SOURCE DATA:
┌──
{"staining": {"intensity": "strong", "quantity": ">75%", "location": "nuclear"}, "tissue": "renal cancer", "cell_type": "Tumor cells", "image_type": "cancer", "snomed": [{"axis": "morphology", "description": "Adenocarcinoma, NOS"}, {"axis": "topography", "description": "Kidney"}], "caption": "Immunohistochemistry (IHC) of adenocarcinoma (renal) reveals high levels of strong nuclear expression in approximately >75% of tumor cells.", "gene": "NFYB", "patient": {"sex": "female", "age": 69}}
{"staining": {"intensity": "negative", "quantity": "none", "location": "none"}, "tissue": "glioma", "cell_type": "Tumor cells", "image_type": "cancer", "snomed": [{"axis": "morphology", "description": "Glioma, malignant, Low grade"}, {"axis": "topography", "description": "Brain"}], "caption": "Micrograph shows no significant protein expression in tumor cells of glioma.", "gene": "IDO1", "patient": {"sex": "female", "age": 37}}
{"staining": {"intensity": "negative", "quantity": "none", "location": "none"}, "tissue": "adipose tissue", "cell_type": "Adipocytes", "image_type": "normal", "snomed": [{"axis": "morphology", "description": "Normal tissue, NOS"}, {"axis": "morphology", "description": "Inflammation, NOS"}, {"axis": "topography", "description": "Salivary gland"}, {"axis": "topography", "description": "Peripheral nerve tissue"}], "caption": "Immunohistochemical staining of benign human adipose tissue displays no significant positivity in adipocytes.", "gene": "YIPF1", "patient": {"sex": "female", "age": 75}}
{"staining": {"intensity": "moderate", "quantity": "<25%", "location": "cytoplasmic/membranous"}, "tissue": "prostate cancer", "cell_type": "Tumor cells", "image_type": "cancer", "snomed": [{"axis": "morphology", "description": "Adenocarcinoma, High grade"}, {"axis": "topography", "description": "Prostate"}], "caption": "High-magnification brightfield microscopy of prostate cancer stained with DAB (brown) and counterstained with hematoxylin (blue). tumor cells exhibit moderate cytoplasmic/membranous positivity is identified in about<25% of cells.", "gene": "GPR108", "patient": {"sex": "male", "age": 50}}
└──
WORK TASK: The line containing "staining of benign" marks the end. Please print exactly every line from the top of the data to it, both included, and nothing more.

PROBLEM SOLUTION:
{"staining": {"intensity": "strong", "quantity": ">75%", "location": "nuclear"}, "tissue": "renal cancer", "cell_type": "Tumor cells", "image_type": "cancer", "snomed": [{"axis": "morphology", "description": "Adenocarcinoma, NOS"}, {"axis": "topography", "description": "Kidney"}], "caption": "Immunohistochemistry (IHC) of adenocarcinoma (renal) reveals high levels of strong nuclear expression in approximately >75% of tumor cells.", "gene": "NFYB", "patient": {"sex": "female", "age": 69}}
{"staining": {"intensity": "negative", "quantity": "none", "location": "none"}, "tissue": "glioma", "cell_type": "Tumor cells", "image_type": "cancer", "snomed": [{"axis": "morphology", "description": "Glioma, malignant, Low grade"}, {"axis": "topography", "description": "Brain"}], "caption": "Micrograph shows no significant protein expression in tumor cells of glioma.", "gene": "IDO1", "patient": {"sex": "female", "age": 37}}
{"staining": {"intensity": "negative", "quantity": "none", "location": "none"}, "tissue": "adipose tissue", "cell_type": "Adipocytes", "image_type": "normal", "snomed": [{"axis": "morphology", "description": "Normal tissue, NOS"}, {"axis": "morphology", "description": "Inflammation, NOS"}, {"axis": "topography", "description": "Salivary gland"}, {"axis": "topography", "description": "Peripheral nerve tissue"}], "caption": "Immunohistochemical staining of benign human adipose tissue displays no significant positivity in adipocytes.", "gene": "YIPF1", "patient": {"sex": "female", "age": 75}}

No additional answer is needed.